Crystal stability and equation of state for Am:: Theory -: art. no. 024109

Density-functional electronic-structure calculations for americium metal concur with the recent reinterpretation of its high-pressure phases (AmIII and AmIV). The pressure-induced increased dominance of 5f-electron bonding (delocalization) is well described by electronic-structure calculations when electron spin and orbital correlations are considered. Also the calculated equation of state (EOS) agrees with experimental findings to a degree typically found for simpler metals. Am is known to adopt low-symmetry crystal structures at 10 GPa (AmIII: face-centered orthorhombic) and 16 GPa (AmIV: primitive orthorhombic).
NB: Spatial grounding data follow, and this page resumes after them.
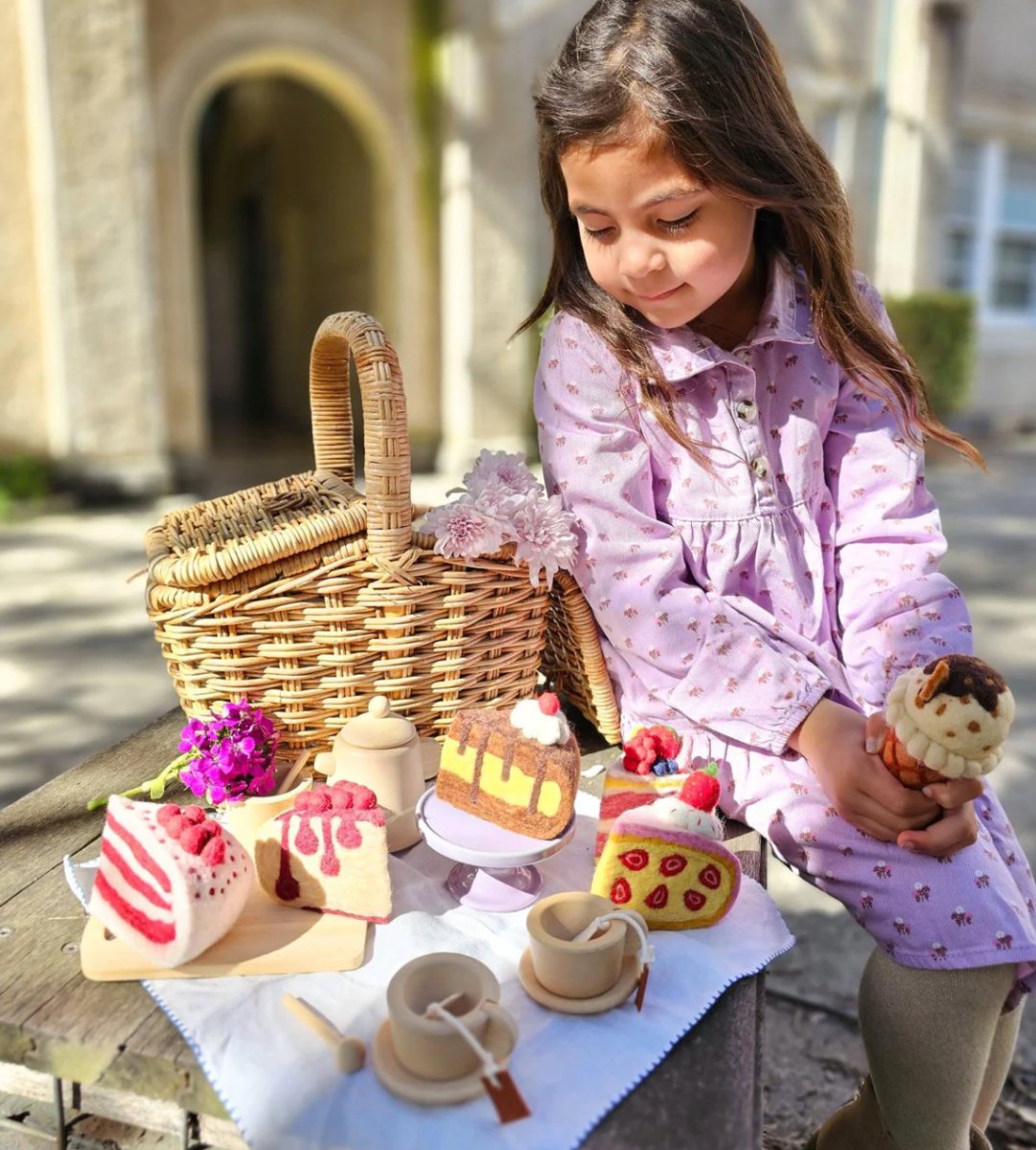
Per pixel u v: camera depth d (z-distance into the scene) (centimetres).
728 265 102
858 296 118
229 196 820
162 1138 92
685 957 85
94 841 103
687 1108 71
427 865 98
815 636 115
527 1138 67
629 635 111
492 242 587
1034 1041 155
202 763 98
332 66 546
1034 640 337
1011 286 770
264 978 81
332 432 132
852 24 678
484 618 111
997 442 746
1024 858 106
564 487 114
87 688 286
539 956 79
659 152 94
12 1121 95
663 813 89
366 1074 72
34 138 464
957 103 680
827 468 123
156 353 502
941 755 88
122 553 423
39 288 481
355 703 108
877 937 98
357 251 671
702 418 116
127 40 466
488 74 566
These transitions are reproduced by theory with a remarkable accuracy (11 and 16 GPa). At higher compression (60%) theory predicts a new bcc phase, AmV, to be stable. We argue that the AmI phase is stabilized by contributions from the d shell to the cohesion whereas all other phases follow from 5f-electron bonding. AmIV has often been associated with the face-centered orthorhombic alpha-U phase, which was its original interpretation. We show that AmIV is in fact closely related to the alpha-Np structure, which is of the same type (primitive orthorhombic). This distinction is important and explains the believed discord between theory and experiment for AmIV in the past.